Historically, few ranches in this area have had game management plans, but that is beginning to change. For example, a Dallas man who recently bought a 65,000-acre ranch is running no cattle and has placed more than 1,600 quail feeders on the property. The quail population appears to be exploding.
The emphasis on wildlife promises to change the countryside. Never seen in the past, game fences have appeared in the region with more recreational buyers considering them.
Water adds value to property. Quality well water is important to recreational buyers who want to build a home on the property. Springs and scenic ponds also contribute significantly to value in this area of Texas. One tract from a subdivided ranch in King County with a 30-surface-acre, springfed pond fetched a 25 percent premium over the $300-per-acre price of similar tracts.
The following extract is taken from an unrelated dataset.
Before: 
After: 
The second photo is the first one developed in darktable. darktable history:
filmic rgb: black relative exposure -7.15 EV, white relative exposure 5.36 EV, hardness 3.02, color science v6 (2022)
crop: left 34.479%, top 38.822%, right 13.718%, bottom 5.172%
To the north, in Roberts County and other nearby areas, water rights are becoming valuable apart from the land. Recent sales indicate that the value of water rights equals or exceeds the value of surface rights. Most recent water-rights sales have been in the $300- to $350-per-acre range with the surface owner retaining domestic water rights. Ranch land in this general area was selling for slightly more than $200 per acre prior to the recent surge in interest in water rights.
Some ranchers now think that ranch land with water rights could be worth as much as $600 per acre. However, the true commercial value of water rights may not be known for years to come. Because their main interest is hunting, recreational buyers still are willing to buy ranch properties without water rights. In fact, many such buyers are more interested in buying land without water rights at $300 per acre than in buying the same property at $600 per acre with water rights.
Recreational buyers continue to exert upward pressure on land prices throughout Texas. Now the demand is reaching farther into the countryside, supporting active markets even in the agricultural areas. As hunting leases become more difficult to find and lease prices continue to climb, more potential buyers will add to the pressure. Ultimately, this trend will substantially change the rural communities of Texas.